In Protocol Buffers (or Thrift), the assumption is that the application
knows what schema to read the data with.  The serialized versions look like
<string, 1, "Philip"> and <string, 1, "Philip", int, 2, 28>.  (Both the
types and the "tag numbers" are in the serialized data.)  Storage and RPC
mechanisms keep the tag numbers in tact (though they can use lossless

Both systems have logic about how to validly "evolve" schemas.  In the Avro,
you can add or remove fields, as long as you provide defaults for new ones.
 Fields have string names.  In PBs, you can add or remove fields, but
re-numbering a field is a big no-no.  In both systems, it's not atypical for
complicated systems to end up evolving various versions inside of the
protocols.  (For example, sometimes a system will start with only a single
update operation, and then there's a bulk update operation; the clients of
these systems tend to evolve so that they can degrade gracefully.)

That's some background on how the different systems work today.  For data
files, Avro is more efficient, because data files tend to be written all at
once, and therefore work with one schema.  For things like HBase, you end up
storing schema pointers, because your schema evolves over time.
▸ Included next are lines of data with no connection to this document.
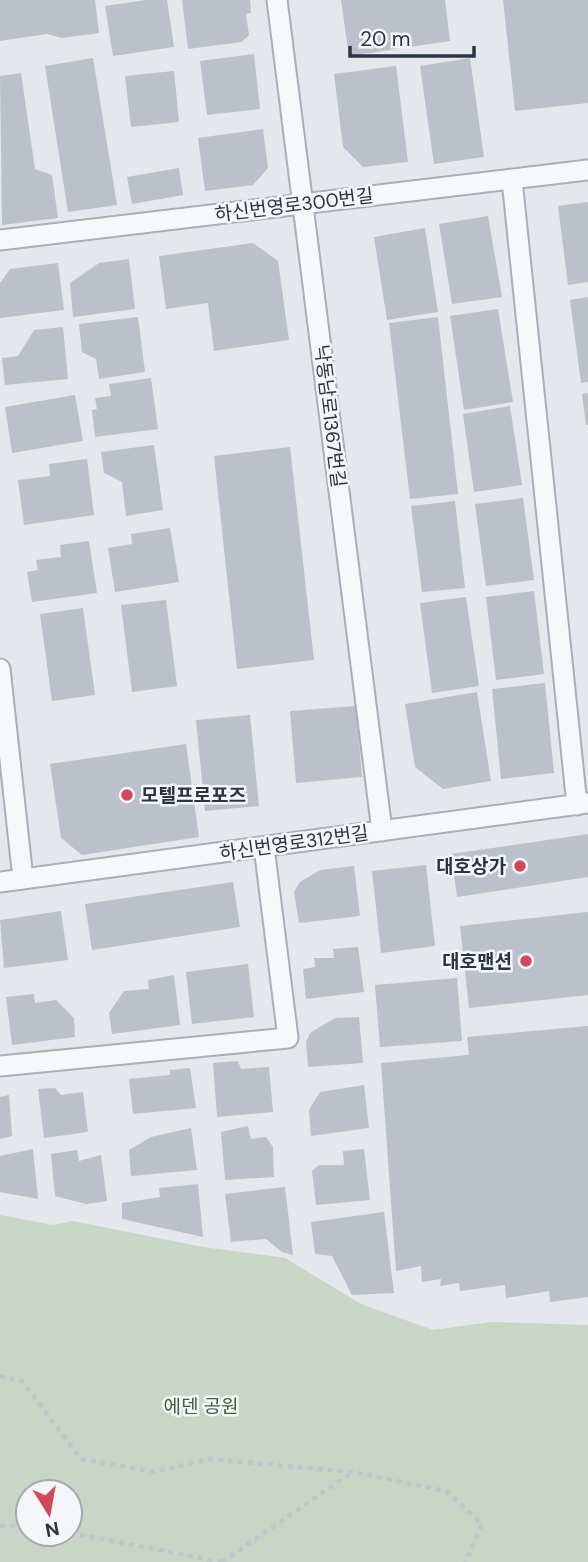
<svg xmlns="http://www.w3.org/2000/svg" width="588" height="1562" font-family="'DM Sans','Noto Sans KR',sans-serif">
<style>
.green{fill:#c9d6c5;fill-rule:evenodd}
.building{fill:#bbc0ca}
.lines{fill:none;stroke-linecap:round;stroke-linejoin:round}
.lane-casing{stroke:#a9aeb7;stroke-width:23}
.path{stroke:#c2c5cb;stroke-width:4.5;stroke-dasharray:5 5;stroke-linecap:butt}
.lane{stroke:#f7f8fa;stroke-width:19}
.poi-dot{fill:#d1495b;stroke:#f4f6f9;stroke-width:2.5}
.labels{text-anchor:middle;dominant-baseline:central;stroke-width:5;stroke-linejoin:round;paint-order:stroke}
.street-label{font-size:19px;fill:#2b3445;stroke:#f4f6f9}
.poi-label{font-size:19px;font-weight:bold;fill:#2b3445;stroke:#f4f6f9;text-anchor:end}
.park-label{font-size:19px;fill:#3f6138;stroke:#f4f6f9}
</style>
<rect width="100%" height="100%" fill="#e4e7ec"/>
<path class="green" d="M0 1215 53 1225 73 1221 203 1247 285 1258 361 1304 433 1330 491 1322 588 1325V1562H0ZM28 1492H70V1534H28Z"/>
<path class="building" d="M0 0H95L99 33 62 38 47 34 0 41Z
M146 0H167L174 47 113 56 105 6Z
M182 0H250L251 13 246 14 249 35 242 42 188 49Z
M341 0H445L450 41 349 56Z
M503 0H588V103L515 111Z
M254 54 260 109 207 115 200 61Z
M93 58 117 205 68 212 45 66Z
M470 58 484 157 434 164 420 66Z
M396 66 408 162 363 167 343 147 334 74Z
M174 71 179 122 131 127 125 76Z
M21 73 35 169 52 175 58 218 2 225 0 76Z
M263 129 268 168 253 185 205 191 198 138Z
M179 168 183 195 132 204 127 177Z
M588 202V282L568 285 558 206Z
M488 216 502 297 452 304 439 224Z
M425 228 438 312 387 320 374 237Z
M253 243 278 261 289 340 214 351 208 303 166 309 159 256Z
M129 259 135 309 73 317 70 283 99 263Z
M58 263 64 310 0 318V283L10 269Z
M588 297V382L581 383 570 300Z
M498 309 513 402 464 410 450 316Z
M138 317 145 372 99 379 96 359 82 352 79 324Z
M438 317 458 494 410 499 389 323Z
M63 327 68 379 5 385 2 358 18 356 34 330Z
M151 378 158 429 95 437 92 410 97 409 95 398 111 396 109 384Z
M588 393V425H586L582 394Z
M75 395 83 441 12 453 5 407Z
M510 406 522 485 474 492 463 414Z
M154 445 163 510 126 516 122 482 104 473 101 452Z
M290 447 314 660 237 669 214 456Z
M87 459 94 515 24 525 18 480 50 476 49 464Z
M523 498 534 580 486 586 475 504Z
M455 501 465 588 422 592 411 506Z
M170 528 179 582 115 592 108 548 132 544 131 534Z
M89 541 97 593 32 602 27 572 38 570 36 560 61 557 60 545Z
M534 591 544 674 496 680 486 597Z
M466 597 479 686 432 693 420 603Z
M166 600 177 686 132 692 121 605Z
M83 608 95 695 52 701 40 614Z
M545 683 554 773 501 779 492 689Z
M477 692 491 781 443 789 415 767 405 704Z
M356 706 362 777 296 783 290 711Z
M250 715 259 806 205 811 196 720Z
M186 744 199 837 82 855 61 838 50 764Z
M588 834V877L457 897 451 854Z
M426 865 435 946 381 953 372 871Z
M354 866 360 916 299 923 294 892 300 882 320 870Z
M233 882 240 927 92 950 85 904Z
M61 911 68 960 4 968 0 920Z
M588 912V995L469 1008 460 926Z
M358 947 364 992 306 999 303 969 315 967 314 958H334L333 949Z
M248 964 254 1017 192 1024 186 972Z
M174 975 180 1025 112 1034 109 1013 124 991 149 989 148 980Z
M457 978 462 1041 380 1047 375 985Z
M34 994 35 1003 56 1000 74 1018 75 1037 12 1045 6 997Z
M359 1017 363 1063 308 1067 306 1042 310 1033 335 1018Z
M588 1026V1297L550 1302 549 1291 506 1298 505 1285 460 1291 459 1283 440 1286 441 1279 422 1282 421 1266 396 1271 381 1063 469 1055 467 1037Z
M238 1061 241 1069 269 1067 273 1112 217 1117 213 1063Z
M190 1068 196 1108 133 1114 129 1079 170 1075V1070Z
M364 1085 369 1128 311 1136 309 1110 320 1092Z
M55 1088 61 1095 83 1092 88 1132 44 1138 38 1089Z
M9 1095 12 1136 0 1139V1097Z
M248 1126 251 1139 266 1137 273 1147 274 1177 225 1180 221 1132Z
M191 1128 197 1170 131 1176 129 1150 151 1137Z
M33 1149 38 1199 0 1192V1156Z
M364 1149 370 1200 316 1205 312 1171 319 1165H344L343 1151Z
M77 1150 79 1161 101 1155 107 1201 86 1204 55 1196 51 1154Z
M198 1184 203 1237 122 1219V1203L160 1197 159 1188Z
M285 1187 293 1255 282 1252 266 1239 231 1242 225 1194Z
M384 1212 394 1293 352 1295 332 1256 315 1254 311 1222Z"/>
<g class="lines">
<defs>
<path id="lane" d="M277 0 382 831
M512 180 577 805
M0 240 588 170
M0 669 23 879
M0 882 588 803
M0 1066 288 1038 264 847"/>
</defs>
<use href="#lane" class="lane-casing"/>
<path class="path" d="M0 1376 23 1382 81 1459 155 1472 208 1459 352 1472 446 1491 482 1524 465 1562
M0 1526H28
M70 1533 222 1562
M222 1562 351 1473"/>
<use href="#lane" class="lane"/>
</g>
<g class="poi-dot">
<circle cx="127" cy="795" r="7"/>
<circle cx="520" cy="866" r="7"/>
<circle cx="526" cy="961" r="7"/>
</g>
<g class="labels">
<g class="street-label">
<text transform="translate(294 205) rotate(-7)">하신번영로300번길</text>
<text transform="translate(330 416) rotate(83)">낙동남로1367번길</text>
<text transform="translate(294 843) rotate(-8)">하신번영로312번길</text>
</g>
<g class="poi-label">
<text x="141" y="795" text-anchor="start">모텔프로포즈</text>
<text x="506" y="866">대호상가</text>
<text x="512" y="961">대호맨션</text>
</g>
<g class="park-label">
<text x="201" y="1406">에덴 공원</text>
</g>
</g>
<g transform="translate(49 1513) rotate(169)"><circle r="33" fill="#f4f6f9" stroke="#a4a8b1" stroke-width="2"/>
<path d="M0-5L12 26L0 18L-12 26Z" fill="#d1495b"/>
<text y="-10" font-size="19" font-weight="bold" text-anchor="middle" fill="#2b3445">N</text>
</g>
<path d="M350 46v10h124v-10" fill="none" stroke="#2b3445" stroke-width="3.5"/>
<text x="360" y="46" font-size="21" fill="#2b3445" stroke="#f4f6f9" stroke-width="5" paint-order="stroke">20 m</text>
</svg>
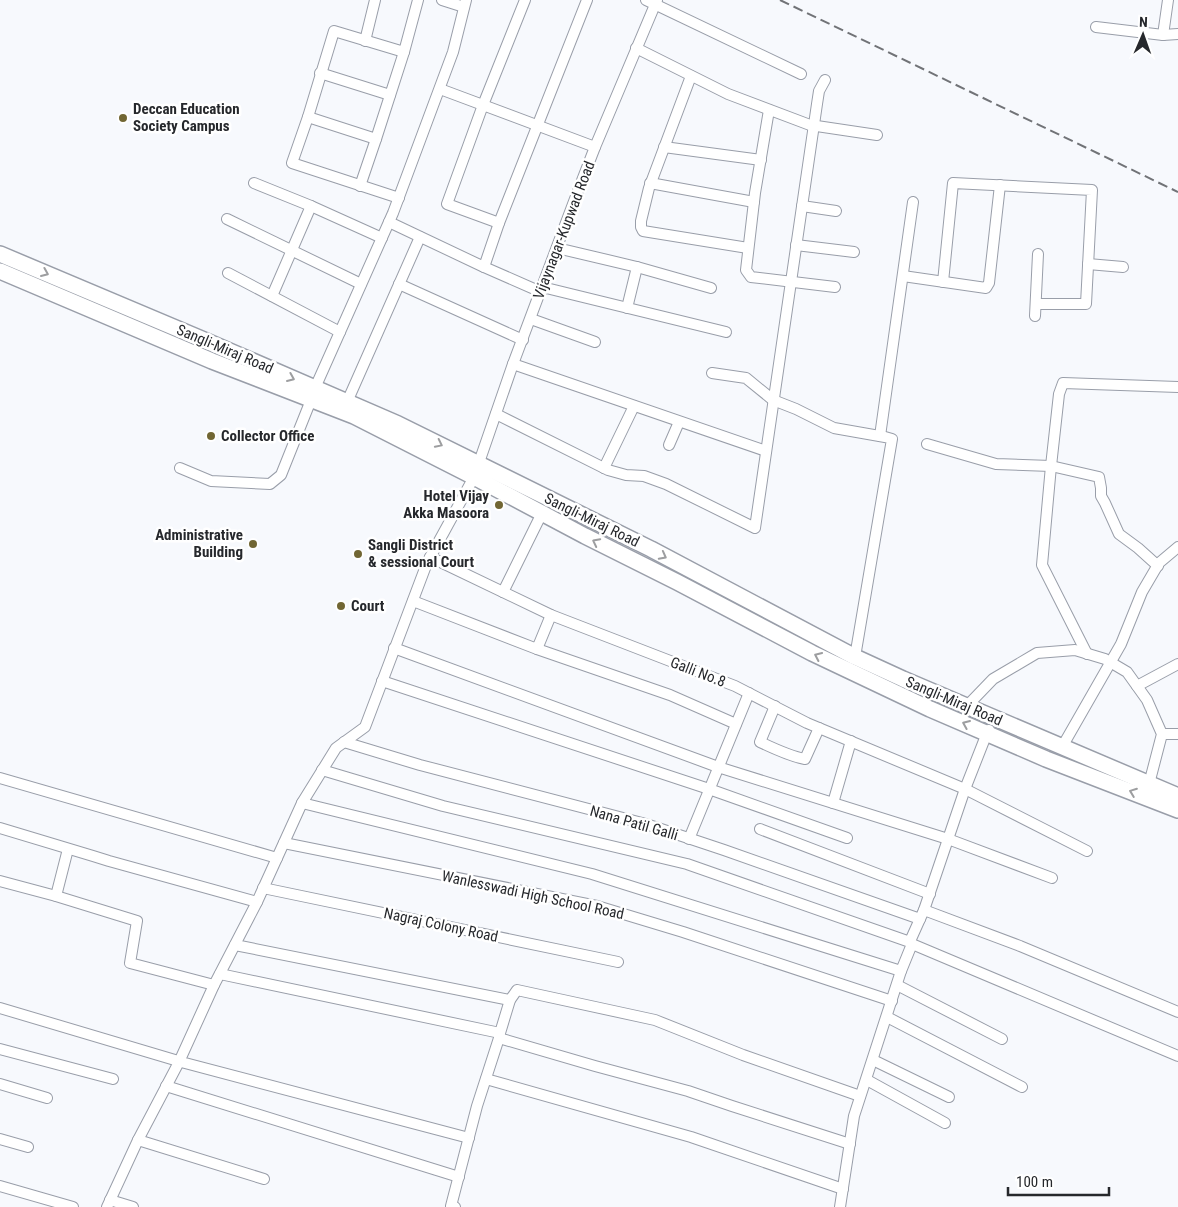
<svg xmlns="http://www.w3.org/2000/svg" width="1178" height="1207" viewBox="0 0 1178 1207" font-family="'Roboto Condensed',sans-serif">
<style>
.lines{fill:none;stroke-linecap:round;stroke-linejoin:round}
.minor-casing{stroke:#999ea9;stroke-width:12}
.highway-casing{stroke:#999ea9;stroke-width:18}
.minor{stroke:#fff;stroke-width:10}
.highway{stroke:#fff;stroke-width:15}
.rail{stroke:#717377;stroke-width:2;stroke-dasharray:10 5;stroke-linecap:butt}
.oneway{stroke:#9d9ea0}
.poi-dot{fill:#716633;stroke:#fff;stroke-width:2}
.labels{text-anchor:middle;dominant-baseline:central;stroke-width:5;stroke-linejoin:round;paint-order:stroke}
.poi-label{font-size:15px;font-weight:bold;fill:#26282c;stroke:#fff;text-anchor:start}
.street-label{font-size:15px;fill:#26282c;stroke:#fff}
</style>
<rect width="100%" height="100%" fill="#f7f9fd"/>
<g class="lines">
<g class="minor-casing">
<g id="minor">
<path d="M442,0l22,7"/>
<path d="M646,0l155,74"/>
<path d="M1096,27l67,8 15,-1"/>
<path d="M1163,35l5,-35"/>
<path d="M365,41l10,-41"/>
<path d="M636,48l92,46 82,31 67,10"/>
<path d="M320,73l70,22"/>
<path d="M691,76l-42,112 -8,33v6l2,4 105,17"/>
<path d="M440,89l155,58"/>
<path d="M769,110l-14,83 -9,77 5,7 84,10"/>
<path d="M308,117l68,22"/>
<path d="M664,147l97,13"/>
<path d="M254,183l57,23 71,32"/>
<path d="M650,183l104,19"/>
<path d="M360,186l16,-47 28,-87"/>
<path d="M399,198l-107,-35 16,-46 26,-86 70,21 14,-52"/>
<path d="M802,206l34,5"/>
<path d="M227,219l134,65"/>
<path d="M389,222l95,45 57,25"/>
<path d="M499,223l-52,-19 36,-99 42,-105"/>
<path d="M796,245l58,7"/>
<path d="M557,248l80,19 74,21"/>
<path d="M1088,264l35,3"/>
<path d="M484,267l15,-44 88,-223"/>
<path d="M228,273l112,59"/>
<path d="M903,276l83,12 3,-5 11,-98"/>
<path d="M943,282l10,-99 139,7 -6,114h-50"/>
<path d="M399,284l124,56"/>
<path d="M542,287l184,45"/>
<path d="M272,296l39,-90"/>
<path d="M627,308l10,-41"/>
<path d="M1035,316l3,-62"/>
<path d="M531,319l64,23"/>
<path d="M513,364l253,87"/>
<path d="M712,373l34,5 27,22 23,9 38,19 51,9 7,2 -37,218"/>
<path d="M315,388l78,-175 60,-161 13,-52"/>
<path d="M347,402l73,-165"/>
<path d="M496,414l112,56 18,5 18,1 22,8 89,44 62,-424 2,-13 6,-11"/>
<path d="M880,436l33,-234"/>
<path d="M927,444l69,20 55,2 48,11 2,11v8l4,7 14,31 19,14 20,18"/>
<path d="M669,445l10,-23"/>
<path d="M180,468l31,13 59,3 11,-9 30,-75"/>
<path d="M604,468l30,-62"/>
<path d="M430,557l121,58 184,71 72,37 158,66 122,62"/>
<path d="M503,592l39,-79"/>
<path d="M413,601l124,48 14,-34"/>
<path d="M394,648l324,119 230,72 104,39"/>
<path d="M537,649l133,46 66,29"/>
<path d="M1087,654l-45,-89 9,-99 8,-72 4,-11 115,4"/>
<path d="M382,681l327,108 138,49"/>
<path d="M1137,686l41,-22"/>
<path d="M775,706l-15,36c15,7 29,14 45,17l14,-31"/>
<path d="M967,706l26,-27 44,-26 38,-3 30,9 22,13 20,28 15,34 -13,50"/>
<path d="M1162,734h16"/>
<path d="M344,742l76,23 226,59 78,26 196,69"/>
<path d="M1062,747l59,-103 21,-52 17,-29 19,-16"/>
<path d="M322,770l121,36 244,58 223,78"/>
<path d="M0,778l277,80"/>
<path d="M302,803l290,71 309,97"/>
<path d="M833,803l18,-62"/>
<path d="M0,828l93,28 16,5 148,41"/>
<path d="M760,829l170,65"/>
<path d="M689,839l60,-146"/>
<path d="M284,843l313,63 86,26 209,69"/>
<path d="M0,881l56,15 81,25 -7,42 84,22"/>
<path d="M263,888l355,74"/>
<path d="M56,896l12,-47"/>
<path d="M924,910l96,36 158,66"/>
<path d="M912,944l266,112"/>
<path d="M235,945l275,55"/>
<path d="M220,974l280,59"/>
<path d="M897,985l105,54"/>
<path d="M0,1008l185,55 284,75"/>
<path d="M887,1017l135,70"/>
<path d="M0,1049l113,30"/>
<path d="M873,1060l76,37"/>
<path d="M486,1079l205,58 152,52"/>
<path d="M867,1080l78,43"/>
<path d="M0,1084l47,14"/>
<path d="M166,1086l293,91"/>
<path d="M0,1139l28,8"/>
<path d="M138,1140l126,39"/>
<path d="M850,1144l-118,-38 -44,-15 -93,-25 -96,-28 1,-5 10,-33 7,-10 138,30 88,35 117,41"/>
<path d="M0,1186l73,21"/>
<path d="M110,1200l23,7"/>
<path d="M107,1207l31,-67 41,-78 35,-77 43,-83 45,-99 34,-55 29,-21 62,-164 47,-86 39,-113 63,-168 19,-49 62,-147"/>
<path d="M455,1207l-4,-1 26,-100 22,-68"/>
<path d="M840,1207l14,-91 47,-145 11,-27 -2,-2 1,-3 13,-29 41,-121 22,-56 2,-3"/>
</g>
</g>
<g class="highway-casing">
<g id="highway">
<path d="M0,254l204,86 194,84 253,125 204,108 48,22 275,117"/>
<path d="M0,271l212,90 142,55 120,61 111,59 92,46 135,71 118,56 116,50 132,51"/>
</g>
</g>
<use href="#minor" class="minor"/>
<use href="#highway" class="highway"/>
<path class="rail" d="M780,0l398,192"/>
</g>
<defs><path id="oneway-chevron" d="M-2-3.5L2.5 0L-2 3.5" fill="none" stroke-width="1.6" stroke-linecap="round" stroke-linejoin="round" transform="scale(1.25)"/></defs>
<g class="oneway">
<use href="#oneway-chevron" transform="translate(45 273) rotate(23)"/>
<use href="#oneway-chevron" transform="translate(291 378) rotate(23)"/>
<use href="#oneway-chevron" transform="translate(439 444) rotate(26)"/>
<use href="#oneway-chevron" transform="translate(596 542) rotate(-153)"/>
<use href="#oneway-chevron" transform="translate(663 556) rotate(28)"/>
<use href="#oneway-chevron" transform="translate(818 656) rotate(-155)"/>
<use href="#oneway-chevron" transform="translate(966 724) rotate(-157)"/>
<use href="#oneway-chevron" transform="translate(1133 792) rotate(-159)"/>
</g>
<g class="poi-dot">
<circle cx="123" cy="118" r="5"/>
<circle cx="211" cy="436" r="5"/>
<circle cx="499" cy="505" r="5"/>
<circle cx="253" cy="544" r="5"/>
<circle cx="358" cy="554" r="5"/>
<circle cx="341" cy="606" r="5"/>
</g>
<g class="labels">
<g class="poi-label">
<text x="133" y="109">Deccan Education<tspan x="133" dy="17">Society Campus</tspan></text>
<text x="221" y="436">Collector Office</text>
<text x="489" y="496" text-anchor="end">Hotel Vijay<tspan x="489" dy="17">Akka Masoora</tspan></text>
<text x="243" y="535" text-anchor="end">Administrative<tspan x="243" dy="17">Building</tspan></text>
<text x="368" y="545">Sangli District<tspan x="368" dy="17">&amp; sessional Court</tspan></text>
<text x="351" y="606">Court</text>
</g>
<g class="street-label">
<text transform="translate(564 230) rotate(-69)">Vijaynagar-Kupwad Road</text>
<text transform="translate(225 349) rotate(23)">Sangli-Miraj Road</text>
<text transform="translate(592 520) rotate(26)">Sangli-Miraj Road</text>
<text transform="translate(698 672) rotate(21)">Galli No.8</text>
<text transform="translate(954 701) rotate(23)">Sangli-Miraj Road</text>
<text transform="translate(634 823) rotate(16)">Nana Patil Galli</text>
<text transform="translate(533 895) rotate(12)">Wanlesswadi High School Road</text>
<text transform="translate(441 925) rotate(12)">Nagraj Colony Road</text>
</g>
</g>
<g transform="translate(1143 35) rotate(2)" stroke="#ffffff" stroke-width="4" paint-order="stroke">
<path d="M0-4L9 19L0 12L-9 19Z" fill="#26282c"/>
<text y="-8" font-size="14" font-weight="bold" text-anchor="middle" fill="#26282c">N</text>
</g>
<path d="M1008 1187v8h101v-8" fill="none" stroke="#26282c" stroke-width="2.5"/>
<text x="1016" y="1187" font-size="15" fill="#26282c" stroke="#ffffff" stroke-width="4" paint-order="stroke">100 m</text>
</svg>
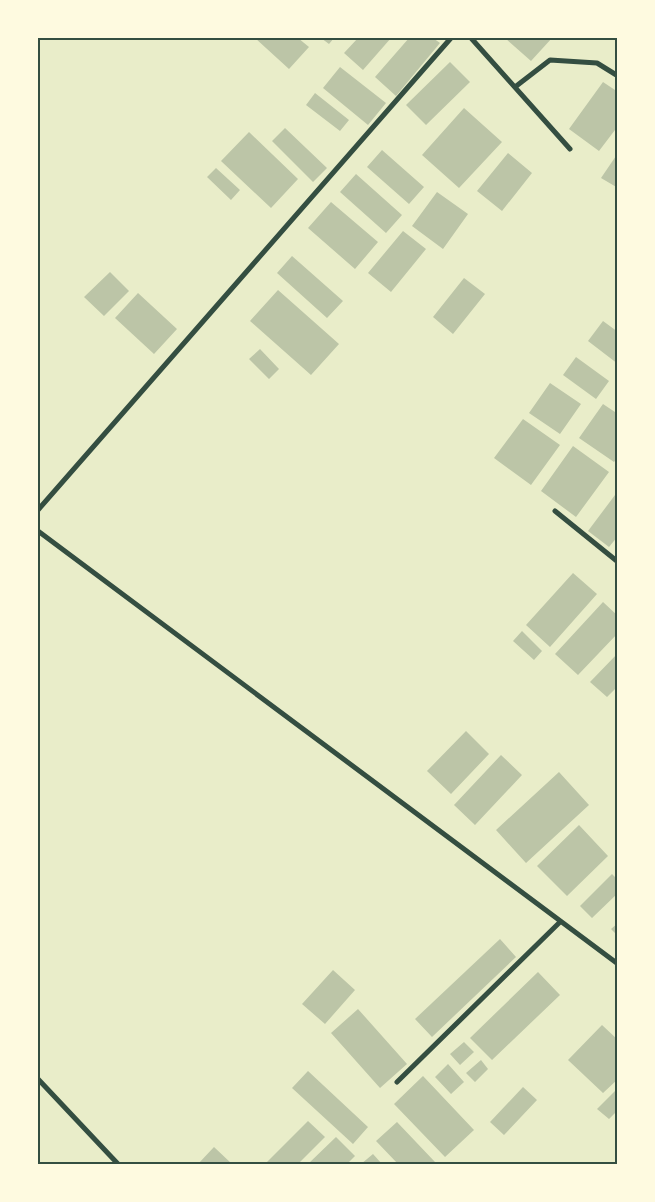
<svg xmlns="http://www.w3.org/2000/svg" width="655" height="1202" viewBox="0 0 655 1202" font-family="Manrope,sans-serif">
<rect width="100%" height="100%" fill="#e9edc9"/>
<path fill="#bcc5a7" d="M255 38H298L309 47 289 69Z
M321 38H334L329 44Z
M358 38H391L363 70 344 53Z
M409 38H433L440 43 396 96 375 77Z
M505 38H552L531 61Z
M450 62 470 82 426 125 406 105Z
M340 67 386 103 368 125 323 88Z
M603 82 618 92V126L599 151 569 129Z
M315 93 349 120 340 131 306 105Z
M464 108 502 142 459 188 422 155Z
M285 128 327 168 313 182 272 141Z
M249 132 298 179 271 208 221 161Z
M382 150 424 187 409 204 367 167Z
M508 153 532 173 502 211 477 191Z
M618 153V188L601 178Z
M216 168 240 190 231 200 207 177Z
M356 174 402 215 386 233 340 192Z
M437 192 468 214 443 249 412 226Z
M331 202 378 242 355 269 308 228Z
M403 231 426 249 391 292 368 273Z
M292 256 343 301 327 318 277 273Z
M110 272 129 291 104 316 84 297Z
M464 278 485 294 453 334 433 317Z
M278 290 339 344 311 375 250 321Z
M138 293 177 329 154 354 115 318Z
M603 321 618 332V364L588 341Z
M260 349 279 369 269 379 249 359Z
M576 357 609 381 596 399 563 375Z
M550 383 581 404 560 434 529 413Z
M603 404 618 414V457L614 462 579 438Z
M523 419 560 445 531 485 494 458Z
M573 446 609 472 576 517 541 491Z
M618 491V536L609 547 588 531Z
M573 573 597 594 550 647 526 625Z
M603 602 618 616V633L578 675 555 654Z
M522 631 542 651 534 660 513 641Z
M618 653V686L607 697 590 682Z
M466 731 489 754 451 794 427 771Z
M501 755 522 775 475 825 454 805Z
M559 772 589 805 526 863 496 830Z
M579 825 608 856 567 896 537 866Z
M612 874 618 880V893L592 918 580 906Z
M618 923V936L611 929Z
M500 939 516 957 432 1037 415 1019Z
M333 970 355 990 325 1024 302 1004Z
M538 972 560 995 492 1060 470 1038Z
M358 1009 407 1064 380 1088 331 1033Z
M602 1025 618 1040V1079L603 1093 568 1060Z
M464 1042 474 1052 460 1065 450 1054Z
M481 1060 488 1069 475 1082 466 1073Z
M448 1064 464 1082 451 1094 435 1077Z
M308 1071 368 1127 353 1144 292 1088Z
M423 1076 474 1130 445 1157 394 1104Z
M523 1087 537 1100 504 1135 490 1122Z
M618 1088V1110L609 1119 597 1109Z
M308 1121 325 1137 298 1164H265Z
M397 1122 435 1162 432 1164H398L376 1141Z
M336 1137 355 1156 347 1164H308Z
M214 1147 232 1164H198Z
M373 1154 382 1164H361Z"/>
<g fill="none" stroke-linecap="round" stroke-linejoin="round">
<path stroke="#344e41" stroke-width="5" d="M471 38 570 149
M515 87 550 60 597 63 618 76
M38 510 451 38
M555 511 618 562
M38 531 618 964
M38 1079 118 1164
M397 1082 560 922"/>
</g>
<rect width="655" height="1202" fill="none" stroke="#fefae0" stroke-width="78"/>
<rect x="39" y="39" width="577" height="1124" fill="none" stroke="#344e41" stroke-width="2"/>
</svg>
I apologize for being dense, but I'm a bit unclear as to what your design

> Here is a design that would improve things a bit more. Instead of
> serializing the object against its actual schema, let's say the application
> serializes against a union schema in which the object type's schema is a
> branch. As the application evolves, the application simply adds a branch to
> union. While reading the object, the application expects for one branch but
> the serialized object might be using another branch. As long as the
> branches

What happens if the application doesn't recognize the branch number?  If
you're a client of a get_person(id) call, and you were written when
Person_v1 was the only one in existence, Avro, today, would do just fine at
projecting Person_v2 down into Person_v1 for you.  That's because your
reader schema would be v1, and you'd read some data written with v2, and
those are compatible.  If you have a "version id", then it's hard to go do
compatibility of old readers reading new data.

> 3. Implementations that do not support revision, should ignore it and
> continue to work the way they work today. But I'm not sure what the current
> ones do when they encounter an attribute they don't understand.

This never happens.  Any time they read some data, they have the schema it
was written with, so they always encounter attributes that they understand.

I might not be understanding the ultimate use case you're struggling with.
 What case are you trying to make easier?